* **Excerpted text**
The optical monitoring pad 102 includes a digital signal processor (DSP) (not shown) that converts incremental position changes of the emitted beam of light between a first touch point and a second touch point into distance (ΔX and ΔY) and direction [tan⁻¹ (ΔY/ΔX)] outputs. Thus as the beam of light is sensed and monitored by the optical pad 102, the on screen pointer 114 is moved according to the movement of the user's digit 106.

The algorithm by which the DSP carries out this process is detailed in FIG. 2. As illustrated, once the optical pad 102 is enabled by contact with the signal assembly 104, the IC locates the initial position of the beam on the surface of the pad 102 and stores its coordinates (Xs, Ys) as a reference point. The beam is then moved across the pad 102 as the user moves his or her digits(s) 106, and the IC identifies the coordinates of the second (“current”) position of the beam on the pad surface (Xc, Yc). The incremental differences (ΔX and ΔY) in the coordinates between the second (Xc, Yc) and initial (Xs, Ys) stored positions are computed. The on screen pointer 114 is moved according to the indicated differentials in position (see FIG. 3), and the coordinates of the current (second) position are stored as the next reference point.

* **Data excerpts**

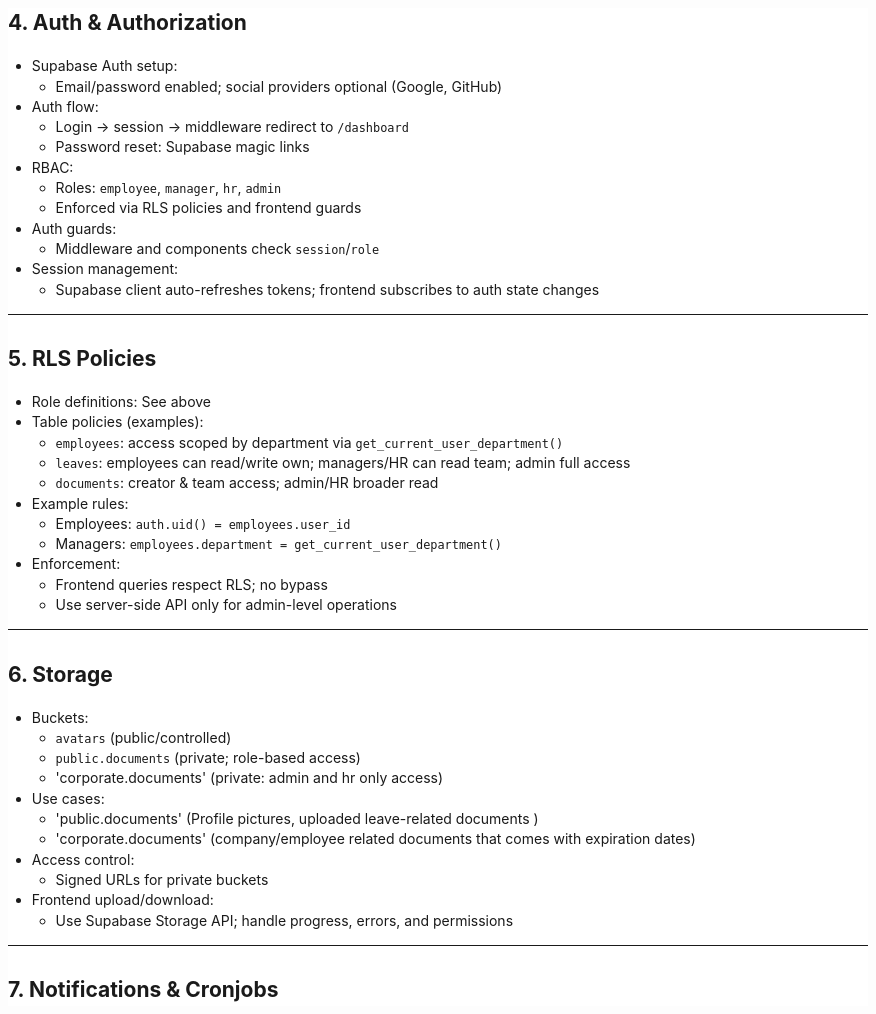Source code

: 
## 4. Auth & Authorization

- Supabase Auth setup:
  - Email/password enabled; social providers optional (Google, GitHub)
- Auth flow:
  - Login -> session -> middleware redirect to `/dashboard`
  - Password reset: Supabase magic links
- RBAC:
  - Roles: `employee`, `manager`, `hr`, `admin`
  - Enforced via RLS policies and frontend guards
- Auth guards:
  - Middleware and components check `session`/`role`
- Session management:
  - Supabase client auto-refreshes tokens; frontend subscribes to auth state changes

---

## 5. RLS Policies

- Role definitions: See above
- Table policies (examples):
  - `employees`: access scoped by department via `get_current_user_department()`
  - `leaves`: employees can read/write own; managers/HR can read team; admin full access
  - `documents`: creator & team access; admin/HR broader read
- Example rules:
  - Employees: `auth.uid() = employees.user_id`
  - Managers: `employees.department = get_current_user_department()`
- Enforcement:
  - Frontend queries respect RLS; no bypass
  - Use server-side API only for admin-level operations

---

## 6. Storage

- Buckets:
  - `avatars` (public/controlled)
  - `public.documents` (private; role-based access)
  - 'corporate.documents' (private: admin and hr only access)
- Use cases:
  - 'public.documents' (Profile pictures, uploaded leave-related documents )
  - 'corporate.documents' (company/employee related documents that comes with expiration dates)
- Access control:
  - Signed URLs for private buckets
- Frontend upload/download:
  - Use Supabase Storage API; handle progress, errors, and permissions

---

## 7. Notifications & Cronjobs
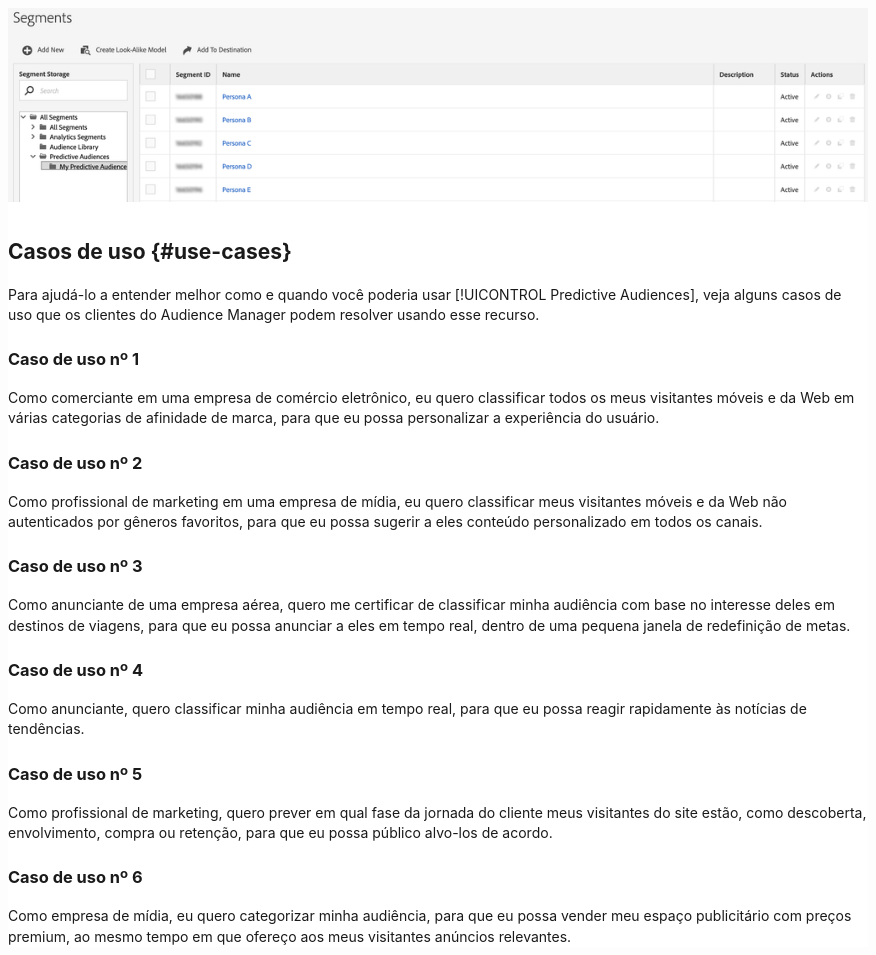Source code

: ![segmentos de audiências preditivas](assets/predictive-audiences-segments.png)

## Casos de uso {#use-cases}

Para ajudá-lo a entender melhor como e quando você poderia usar [!UICONTROL Predictive Audiences], veja alguns casos de uso que os clientes do Audience Manager podem resolver usando esse recurso.

### Caso de uso nº 1

Como comerciante em uma empresa de comércio eletrônico, eu quero classificar todos os meus visitantes móveis e da Web em várias categorias de afinidade de marca, para que eu possa personalizar a experiência do usuário.

### Caso de uso nº 2

Como profissional de marketing em uma empresa de mídia, eu quero classificar meus visitantes móveis e da Web não autenticados por gêneros favoritos, para que eu possa sugerir a eles conteúdo personalizado em todos os canais.

### Caso de uso nº 3

Como anunciante de uma empresa aérea, quero me certificar de classificar minha audiência com base no interesse deles em destinos de viagens, para que eu possa anunciar a eles em tempo real, dentro de uma pequena janela de redefinição de metas.

### Caso de uso nº 4

Como anunciante, quero classificar minha audiência em tempo real, para que eu possa reagir rapidamente às notícias de tendências.

### Caso de uso nº 5

Como profissional de marketing, quero prever em qual fase da jornada do cliente meus visitantes do site estão, como descoberta, envolvimento, compra ou retenção, para que eu possa público alvo-los de acordo.

### Caso de uso nº 6

Como empresa de mídia, eu quero categorizar minha audiência, para que eu possa vender meu espaço publicitário com preços premium, ao mesmo tempo em que ofereço aos meus visitantes anúncios relevantes.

* **Job item A**
Answer these from the text on the optical monitoring pad:
(i) What does the digital signal processor turn the beam's position changes into?
(ii) What enables the optical pad 102?
(iii) Once the on screen pointer has moved, what is stored as the next reference point?
Mark each answer (i), (ii) or (iii).
* **Job item B**
Carry the text on the optical monitoring pad forward from its final sentence.

* **Answer box A**
(i) Distance (ΔX and ΔY) and direction [tan⁻¹ (ΔY/ΔX)] outputs.
(ii) Contact with the signal assembly 104.
(iii) The coordinates of the current (second) position.

* **Answer box B**
FIG. 3 also indicates how to map monitor screen pixels to the optical power detection area of the pad 102 so that movement of the pointer 114 translates smoothly and accurately from the pad 102 to the screen 120. The range of horizontal movement is bounded by two values, Xmin and Xmax, where Xmin represents the minimum horizontal position on the optical pad 102 and Xmax indicates the maximum horizontal position. Similarly, the range of vertical movement is bounded by two values, Ymin and Ymax, where Ymin represents the minimum vertical position on the optical pad 102 and Ymax indicates the maximum vertical position.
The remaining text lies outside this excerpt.